• 제시문:
%%

웹 개발을 하다 보면 , 아래와 같은 에러를 한 번 쯤은 겪게 되고, 이 에러 때문에 골머리를 앓는 경험을 하게 될 것이다. 이러한 에러는 CORS 에러라고 불리는데 CORS에 대해 알아보기 전에 SOP에 대해 먼저 알아보자.
SOP는 Same-Origin Policy의 줄임말로, 동일 출처 정책을 의미한다.
동일 출처 정책이란 같은 출처의 리소스만 공유가 가능하다
라는 것을 의미한다.
여기서 말하는 출처(Origin)는 다음과 같다.
출처는 프로토콜, 호스트, 포트의 조합으로 되어있는데, 이 중 하나라도 다르면 동일한 출처로 보지 않는다.
https://www.codestates.com
vs http://www.codestates.com
- 프로토콜이 다름https://urclass.codestates.com
vs https://codestates.com
- 호스트가 다름http://codestates.com:81 vs http://codestates.com
- http의 기본 포트는 80 이기 때문에 포트가 다름SOP 정책은 잠재적으로 해로울 수 있는 문서를 분리함으로써 공격받을 수 있는 경로를 줄여준다.
예를들어, 웹 페이지에 로그인해서 서비스를 이용하고, 브라우저에 로그인 정보가 남아있다고 가정해보자.
그 상태에서 로그인 정보를 노리는 코드가 있는 다른 사이트에 방문하게 된다면 자신의 로그인 정보가 해커에게 유출될 수 있다.
이러한 일을 방지하고자 SOP가 생겨나게 되었다.
SOP는 애초에 다른 사이트와의 리소스 공유를 제한하기 때문에 로그인 정보가 타 사이트의 코드에 의해서 새어나가는 것을 방지할 수 있다.

%%

• 학습 자료:
%%

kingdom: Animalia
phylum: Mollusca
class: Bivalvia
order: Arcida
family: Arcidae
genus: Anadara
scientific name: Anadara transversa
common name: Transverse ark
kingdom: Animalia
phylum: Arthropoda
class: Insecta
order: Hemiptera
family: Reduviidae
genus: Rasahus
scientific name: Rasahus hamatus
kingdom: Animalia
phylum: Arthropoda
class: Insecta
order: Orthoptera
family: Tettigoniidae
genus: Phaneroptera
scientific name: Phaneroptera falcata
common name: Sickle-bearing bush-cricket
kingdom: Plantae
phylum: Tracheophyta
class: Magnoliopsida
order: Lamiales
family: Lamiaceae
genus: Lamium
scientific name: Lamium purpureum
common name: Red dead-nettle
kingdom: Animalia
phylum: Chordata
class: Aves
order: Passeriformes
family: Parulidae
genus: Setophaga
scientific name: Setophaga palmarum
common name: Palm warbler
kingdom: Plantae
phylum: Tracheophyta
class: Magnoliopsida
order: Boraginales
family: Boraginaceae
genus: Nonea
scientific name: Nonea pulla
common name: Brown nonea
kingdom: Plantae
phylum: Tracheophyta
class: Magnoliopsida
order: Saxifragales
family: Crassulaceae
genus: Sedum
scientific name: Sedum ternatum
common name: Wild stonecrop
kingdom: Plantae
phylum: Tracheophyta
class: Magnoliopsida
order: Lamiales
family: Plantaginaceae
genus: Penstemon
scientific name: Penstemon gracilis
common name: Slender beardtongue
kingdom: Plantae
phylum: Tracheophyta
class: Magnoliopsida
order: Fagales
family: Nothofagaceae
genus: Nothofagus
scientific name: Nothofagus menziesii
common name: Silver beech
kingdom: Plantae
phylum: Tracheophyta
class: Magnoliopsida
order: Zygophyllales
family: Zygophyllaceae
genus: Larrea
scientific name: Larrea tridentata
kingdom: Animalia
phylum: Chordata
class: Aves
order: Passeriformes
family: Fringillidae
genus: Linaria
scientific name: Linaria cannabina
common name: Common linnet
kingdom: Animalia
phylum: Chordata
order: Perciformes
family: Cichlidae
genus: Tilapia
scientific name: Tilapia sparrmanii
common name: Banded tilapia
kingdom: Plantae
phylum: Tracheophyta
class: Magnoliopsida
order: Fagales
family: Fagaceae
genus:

%%

• 풀어 볼 과제:
1. SOP와 출처를 다룬 제시문을 읽고 다음 물음에 답하시오.
(a) SOP는 어떤 영어 표현의 줄임말인가?
(b) 출처는 어떤 세 가지의 조합으로 되어 있는가?
(c) 제시문에 따르면 http의 기본 포트 번호는 무엇인가?
2. SOP를 설명한 제시문의 마지막 문장 다음에 이어질 내용을 같은 문체로 써 보시오.

• 연습 문제 정답:
1.
(a) Same-Origin Policy
(b) 프로토콜, 호스트, 포트
(c) 80

2.
이러한 보안상 이점 때문에 SOP는 모든 브라우저에서 기본적으로 사용하고 있는 정책이다.
하지만, 다른 출처의 리소스를 사용하게 될 일은 너무나도 많다.
로컬 환경에서 개발을 할 때에도 클라이언트와 서버를 따로 개발하면 둘의 출처는 달라진다.
또한 개발중인 웹 사이트에서 네이버 지도 api를 이용하거나, 구글 로그인 api를 사용한다면 모두 다른 출처의 리소스를 사용하는 것이다.
이러한 문제를 해결하기 위해 필요한 것이 CORS 이다.
CORS는 Cross-Origin Resource Sharing의 줄임말로 교차 출처 리소스 공유를 의미한다.
MDN 문서에는 CORS를 다음과 같이 정의한다.
교차 출처 리소스 공유(Cross-Origin Resource Sharing, CORS)는 추가 HTTP 헤더를 사용하여, 한 출처에서 실행 중인 웹 애플리케이션이 다른 출처의 선택한 자원에 접근할 수 있는 권한을 부여하도록 브라우저에 알려주는 체제입니다.
즉, 브라우저는 SOP에 의해 기본적으로 다른 출처의 리소스 공유를 막지만, CORS를 사용하면 접근 권한을 얻을 수 있게 된다.